Materials provided Block Start

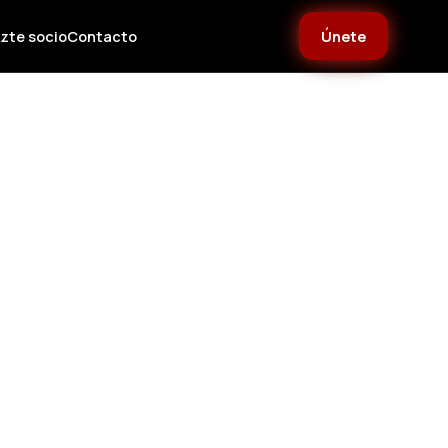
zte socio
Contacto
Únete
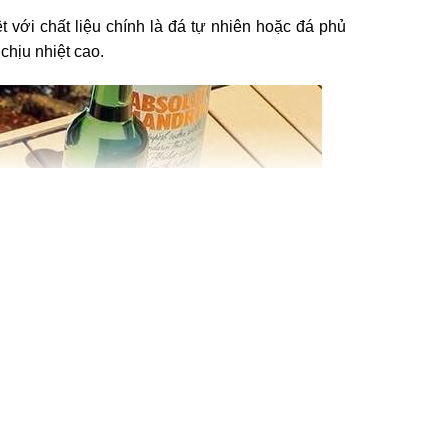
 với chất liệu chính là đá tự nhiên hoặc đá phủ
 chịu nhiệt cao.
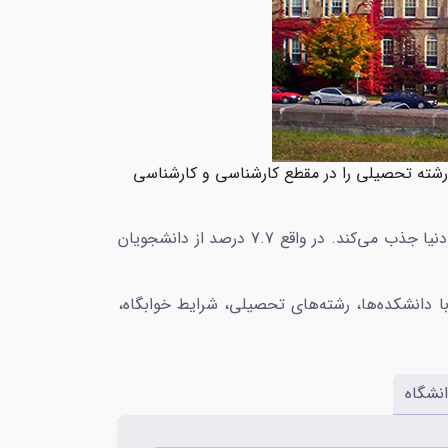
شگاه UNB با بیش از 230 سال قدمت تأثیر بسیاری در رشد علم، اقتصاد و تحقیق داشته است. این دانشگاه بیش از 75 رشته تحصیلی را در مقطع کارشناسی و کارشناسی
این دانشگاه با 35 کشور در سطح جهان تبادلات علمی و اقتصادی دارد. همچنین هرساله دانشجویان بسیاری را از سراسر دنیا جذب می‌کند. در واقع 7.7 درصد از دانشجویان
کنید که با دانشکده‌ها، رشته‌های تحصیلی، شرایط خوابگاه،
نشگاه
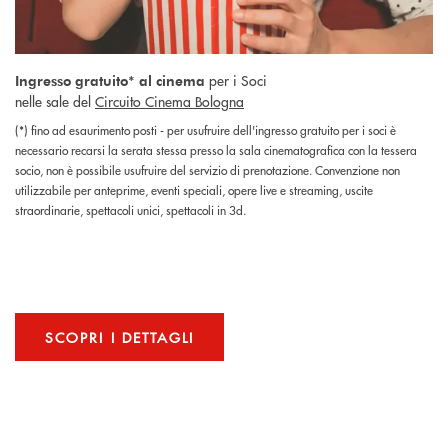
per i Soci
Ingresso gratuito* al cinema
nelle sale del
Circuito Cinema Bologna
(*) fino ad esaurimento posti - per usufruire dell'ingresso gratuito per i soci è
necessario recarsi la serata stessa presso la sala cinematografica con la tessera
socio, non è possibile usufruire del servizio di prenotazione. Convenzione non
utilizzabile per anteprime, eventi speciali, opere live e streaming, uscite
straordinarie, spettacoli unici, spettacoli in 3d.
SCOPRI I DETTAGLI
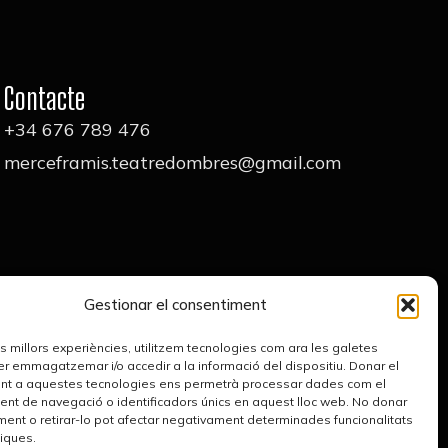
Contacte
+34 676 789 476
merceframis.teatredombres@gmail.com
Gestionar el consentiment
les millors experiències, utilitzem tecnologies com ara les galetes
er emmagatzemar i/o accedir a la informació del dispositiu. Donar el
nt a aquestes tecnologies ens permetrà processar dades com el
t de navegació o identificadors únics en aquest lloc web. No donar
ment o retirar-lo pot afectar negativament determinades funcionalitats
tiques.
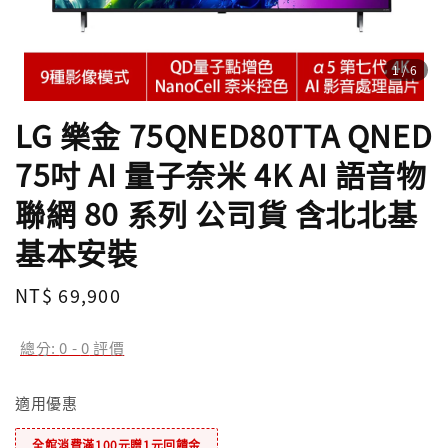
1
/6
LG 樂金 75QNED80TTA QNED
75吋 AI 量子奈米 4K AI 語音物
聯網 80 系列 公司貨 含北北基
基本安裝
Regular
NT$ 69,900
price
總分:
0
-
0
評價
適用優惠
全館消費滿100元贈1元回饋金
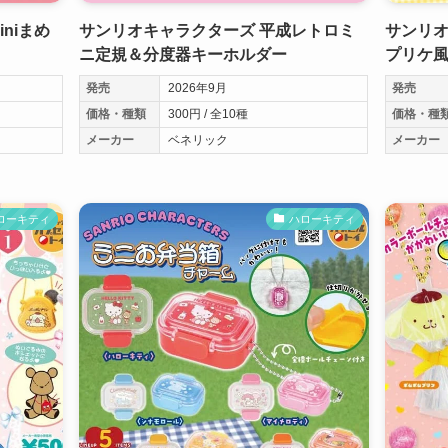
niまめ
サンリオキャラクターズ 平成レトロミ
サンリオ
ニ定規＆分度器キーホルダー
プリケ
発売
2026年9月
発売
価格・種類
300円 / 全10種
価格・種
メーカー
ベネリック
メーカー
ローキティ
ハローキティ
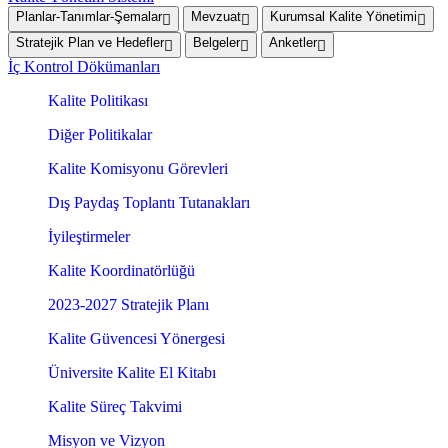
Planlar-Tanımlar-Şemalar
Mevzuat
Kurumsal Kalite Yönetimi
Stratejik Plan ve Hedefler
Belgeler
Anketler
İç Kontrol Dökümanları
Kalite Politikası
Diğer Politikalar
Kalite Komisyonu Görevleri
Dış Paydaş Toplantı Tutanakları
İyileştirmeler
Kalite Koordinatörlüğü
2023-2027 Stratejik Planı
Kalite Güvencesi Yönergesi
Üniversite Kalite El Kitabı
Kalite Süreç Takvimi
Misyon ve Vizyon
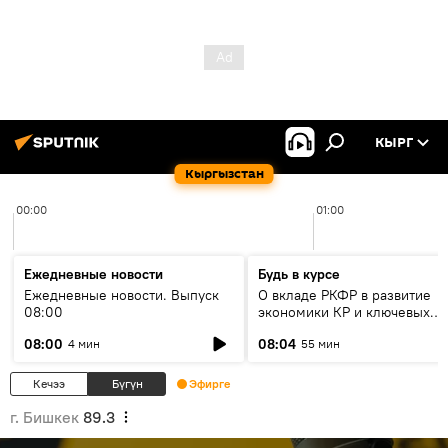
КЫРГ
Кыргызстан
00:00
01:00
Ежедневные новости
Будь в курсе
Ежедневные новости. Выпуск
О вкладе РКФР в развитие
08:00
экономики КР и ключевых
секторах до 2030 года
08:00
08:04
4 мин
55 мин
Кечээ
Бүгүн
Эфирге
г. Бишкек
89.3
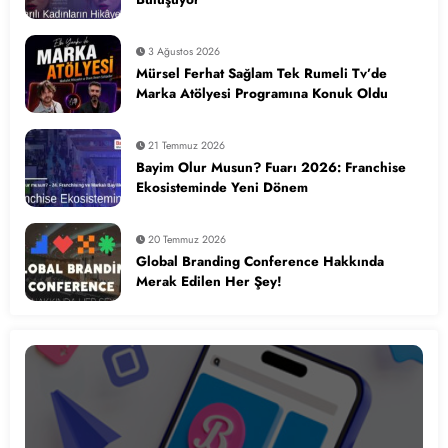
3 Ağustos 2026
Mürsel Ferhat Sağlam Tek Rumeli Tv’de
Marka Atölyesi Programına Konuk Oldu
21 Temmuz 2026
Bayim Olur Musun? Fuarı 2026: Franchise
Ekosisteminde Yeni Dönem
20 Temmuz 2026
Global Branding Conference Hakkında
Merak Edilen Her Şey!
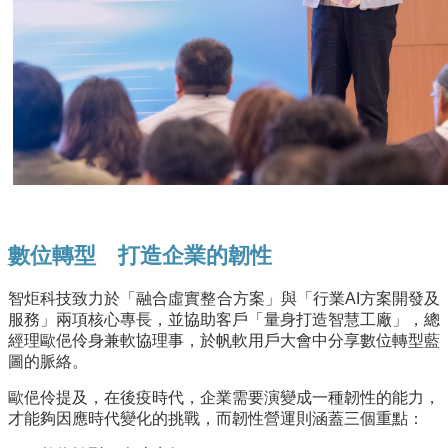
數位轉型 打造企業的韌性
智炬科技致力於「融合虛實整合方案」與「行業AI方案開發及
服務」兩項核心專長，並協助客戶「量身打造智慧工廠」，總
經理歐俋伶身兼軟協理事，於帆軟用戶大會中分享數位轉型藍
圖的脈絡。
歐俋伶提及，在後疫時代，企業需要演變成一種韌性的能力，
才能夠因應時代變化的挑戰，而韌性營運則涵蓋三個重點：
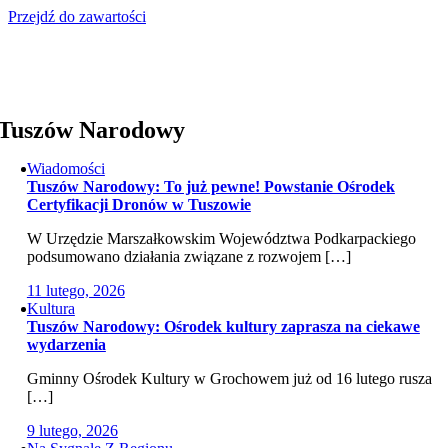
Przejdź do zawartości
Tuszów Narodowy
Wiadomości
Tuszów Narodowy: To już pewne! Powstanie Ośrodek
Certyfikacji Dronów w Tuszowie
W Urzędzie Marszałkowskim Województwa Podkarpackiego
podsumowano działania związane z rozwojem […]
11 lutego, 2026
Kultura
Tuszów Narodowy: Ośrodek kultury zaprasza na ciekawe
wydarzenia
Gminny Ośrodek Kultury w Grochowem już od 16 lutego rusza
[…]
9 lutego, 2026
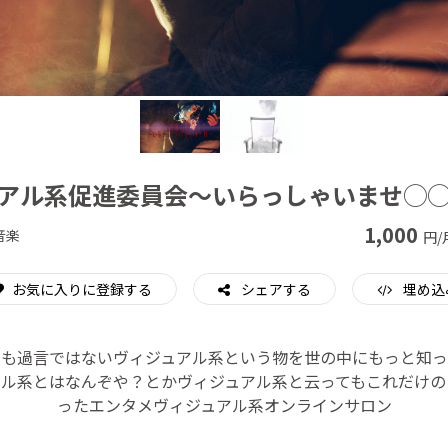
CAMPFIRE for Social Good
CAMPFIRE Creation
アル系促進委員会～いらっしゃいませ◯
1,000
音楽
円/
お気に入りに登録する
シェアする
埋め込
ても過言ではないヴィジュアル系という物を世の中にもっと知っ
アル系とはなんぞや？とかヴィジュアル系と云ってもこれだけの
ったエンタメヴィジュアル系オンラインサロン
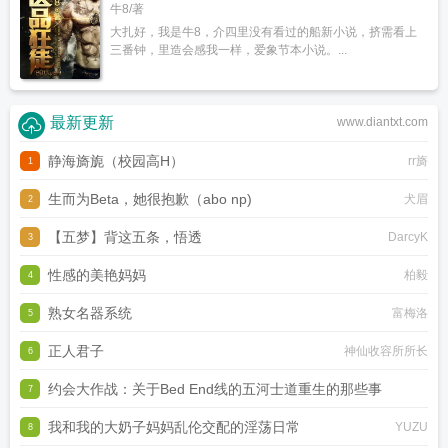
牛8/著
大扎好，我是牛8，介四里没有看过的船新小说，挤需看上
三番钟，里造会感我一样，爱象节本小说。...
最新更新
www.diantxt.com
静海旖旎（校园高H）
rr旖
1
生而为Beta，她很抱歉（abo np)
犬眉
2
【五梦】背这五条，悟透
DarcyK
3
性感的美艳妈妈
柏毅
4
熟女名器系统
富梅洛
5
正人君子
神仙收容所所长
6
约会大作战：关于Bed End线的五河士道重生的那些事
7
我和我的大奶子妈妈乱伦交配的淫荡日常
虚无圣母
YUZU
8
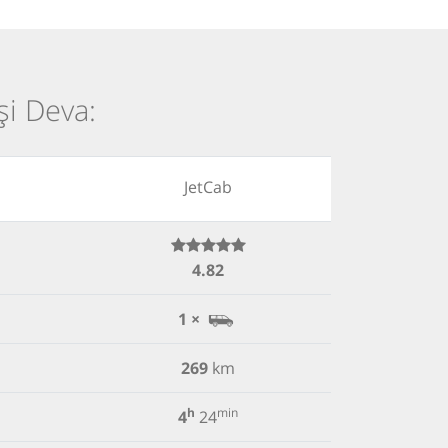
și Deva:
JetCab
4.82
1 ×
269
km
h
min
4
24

Materials provided Block End

*Work instructions*: In the entries above, find the line with "Circuito Cinema Bologna" and the line with "İyileştirmeler". Write out exactly those two lines and every line between them, pictures excluded.

*Response area*:
Circuito Cinema Bologna
(*) fino ad esaurimento posti - per usufruire dell'ingresso gratuito per i soci è
necessario recarsi la serata stessa presso la sala cinematografica con la tessera
socio, non è possibile usufruire del servizio di prenotazione. Convenzione non
utilizzabile per anteprime, eventi speciali, opere live e streaming, uscite
straordinarie, spettacoli unici, spettacoli in 3d.
SCOPRI I DETTAGLI
Contacte
+34 676 789 476
merceframis.teatredombres@gmail.com
Gestionar el consentiment
les millors experiències, utilitzem tecnologies com ara les galetes
er emmagatzemar i/o accedir a la informació del dispositiu. Donar el
nt a aquestes tecnologies ens permetrà processar dades com el
t de navegació o identificadors únics en aquest lloc web. No donar
ment o retirar-lo pot afectar negativament determinades funcionalitats
tiques.
1
/6
LG 樂金 75QNED80TTA QNED
75吋 AI 量子奈米 4K AI 語音物
聯網 80 系列 公司貨 含北北基
基本安裝
Regular
NT$ 69,900
price
總分:
0
-
0
評價
適用優惠
全館消費滿100元贈1元回饋金
niまめ
サンリオキャラクターズ 平成レトロミ
サンリオ
ニ定規＆分度器キーホルダー
プリケ
発売
2026年9月
発売
価格・種類
300円 / 全10種
価格・種
メーカー
ベネリック
メーカー
ローキティ
ハローキティ
Planlar-Tanımlar-Şemalar
Mevzuat
Kurumsal Kalite Yönetimi
Stratejik Plan ve Hedefler
Belgeler
Anketler
İç Kontrol Dökümanları
Kalite Politikası
Diğer Politikalar
Kalite Komisyonu Görevleri
Dış Paydaş Toplantı Tutanakları
İyileştirmeler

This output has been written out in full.